Everywhere you look nowadays it seems everyone has a camera. Phone cameras, iPad cameras, helmet cameras, drones with cameras, and the list goes on. These cameras are also getting better and better with more megapixels, resolution, and ease of use. We also have one click photo filters and easy to use editing software available. As of this writing there are over 200,000 images uploaded to Facebook and over 27,800 to Instagram every minute. Every MINUTE. So try to imagine how many images get posted in a single day on the internet. It’s mind blowing to say the least. It’s also a sobering fact if you’re trying to get noticed.
Photography is now, and has been for some time, in the hands of the masses. While I don’t think that an iPhone camera will replace a DSLR anytime soon, it has now become easier than ever for anyone to jump into the field. It also means that we are now inundated with images across the internet from the good to the bad and everything in between. So how does one stand out from the pack in an exponentially growing sea of images? Technical details aside, photographs that tell a story will always stand out from the rest no matter what kind of camera was used. If all you have is a phone camera then use it! When I first started out I was taking stills with my video camera. Some of those images are still in my portfolio and I’ve even sold a few. This week’s blog isn’t about technical specs it’s about telling a story with your photos and you can do that no matter what equipment you have. Trust me, there are many people out there with expensive cameras and lenses that don’t produce good images.

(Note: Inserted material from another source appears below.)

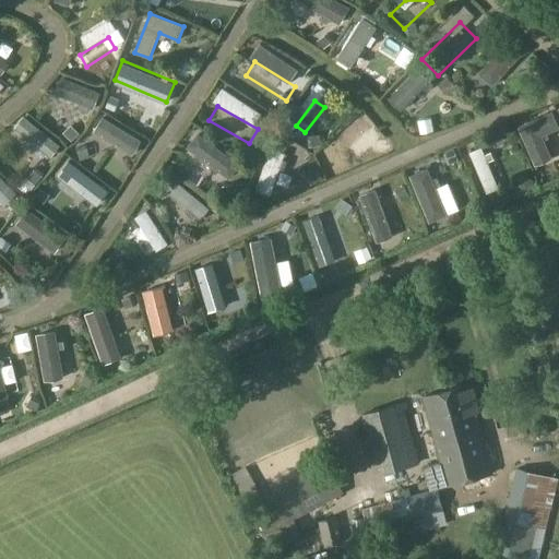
[(550,114),(520,127),(535,164),(549,158),(539,137),(557,129),(550,114)]
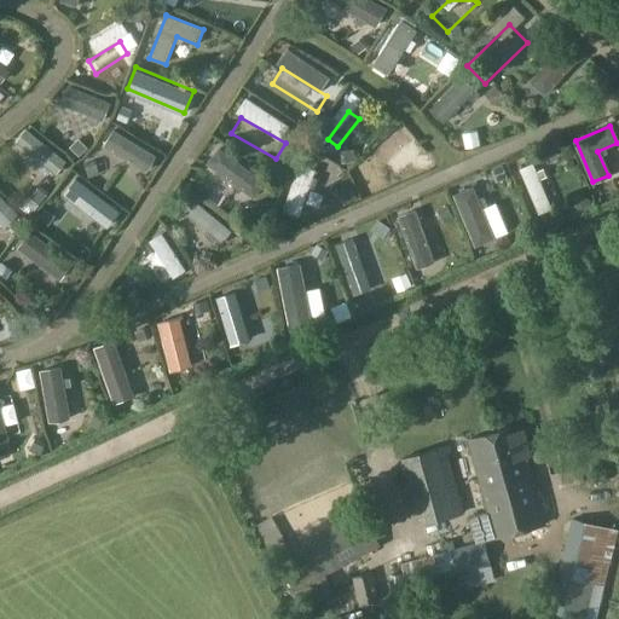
[(63,160),(25,129),(17,140),(55,171),(63,160)]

I can’t tell you how to tell a story with your photos, that is something that comes from within. But you know it when you see it. A good start is to pick your favourite photography topic such as landscapes or wildlife and do an internet image search. Start browsing through the photos. Make note of the ones that made you stop and the ones that made you click to see more. Also make note of the ones you passed by without looking. Then ask yourself what did those images have that made you stop as opposed to the ones you passed over. Was it the vibrant colors of a sunset? Was it the subject? The composition? A look of deep thought in the eyes of a gorilla? The eerily intelligent and predatory stare of a crocodile? All of the above? Some of the above? There’s a certain undefinable something that these images have that draws you in and keeps you there. These are the kind of images you need to create in order to stand out from the pack. Images that make people stop and look. But don’t ever copy. You need to discover your own style. It may seem like a long journey (and it is) but finding your voice as a photographer is a rewarding journey that never ends.
As I go through my images from a shoot I am looking for a few things. Composition, lighting, and the technical quality of a photo are essential ingredients but I look even further. Does the photo tell a story? Will it elicit an emotional response? Does it draw the viewer in? What do I want to say with this? Is it interesting? Many times with landscape photography the shot has been well prepared in advance so I ask myself those questions long before I ever press the shutter release. When it comes to wildlife photography I try to capture moments or behaviour that are interesting or compelling in some way. Storytelling is an art but once you start to recognise what it is that draws you in to a photograph it becomes easier to notice those moments when you’re out in the field and start creating compelling photos of your own. Another idea is to think outside of the box and be open to experimentation and perhaps try out new techniques that not everybody else is doing. They may work out or they may not, but you may just discover a great technique that can add to your “toolbox”. As the Weather Channel app says “It’s amazing out there” so get out there and start taking great photos!